▶ BRIEF 1
Please quote the UFZ project description verbatim, starting at the words "In a joint project" and ending after "expansive data sets.".
▶ BRIEF 2
In the UFZ project description, what instrument-based method is named as an example of the state-of-the-art analytical tools used to characterize naturally occurring molecules?
▶ BRIEF 3
List every property that the UFZ project description attributes to the data sets produced by these instruments.

▶ PASSAGE SHOWN
═══

The Helmholtz Centre for Environmental Research (UFZ) investigates the interaction between environment and humans. One focus is the fate of chemicals that are released to the environment with unknown effects for humans and the ecosystem. However, chemical substances outside the laboratory never occur isolated but mix with a background of naturally occurring molecules. This natural organic matter is one of the most complex mixture of chemical substances and found almost anywhere on the planet.
Here at the UFZ state-of-the art analytical tools (e.g. ultra-high resolution mass spectrometry) are used to characterize naturally occurring molecules with high accuracy and precision. Tens of thousands molecules can be detected in each sample and molecular formulas be calculated from precise mass measurements and known masses of atoms. Therefore, data sets produced by these instruments are large, structurally complex, and intrinsically connected by chemical rules and measurement parameters.
In a joint project of ScaDS and the department analytical chemistry we aim to devise a data management and evaluation pipeline facilitating the handling of these expansive data sets.

═══

▶ DATA RECORDS
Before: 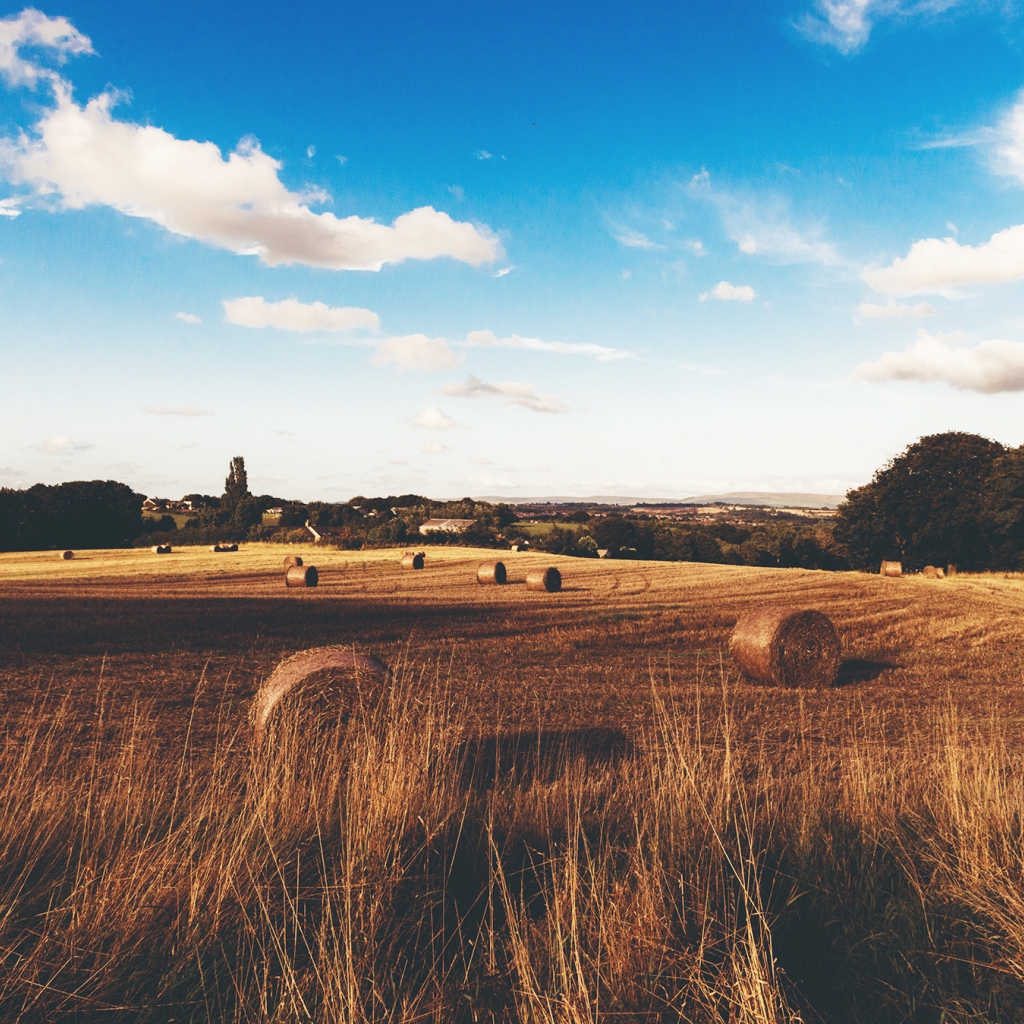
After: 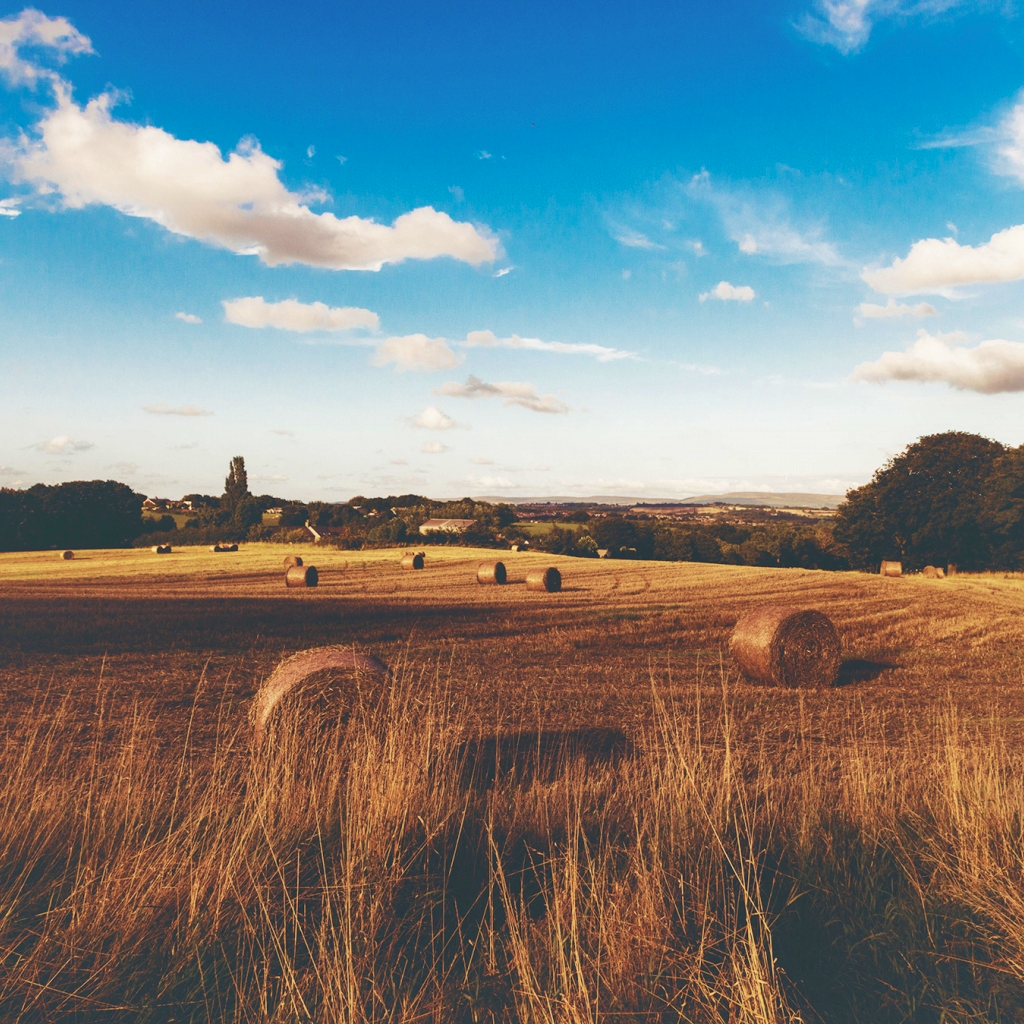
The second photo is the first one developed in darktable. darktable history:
velvia: on, module defaults
shadows and highlights: on, module defaults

═══

▶ FULL RESPONSE 1
In a joint project of ScaDS and the department analytical chemistry we aim to devise a data management and evaluation pipeline facilitating the handling of these expansive data sets.

▶ FULL RESPONSE 2
Ultra-high resolution mass spectrometry.

▶ FULL RESPONSE 3
- Large
- Structurally complex
- Intrinsically connected by chemical rules and measurement parameters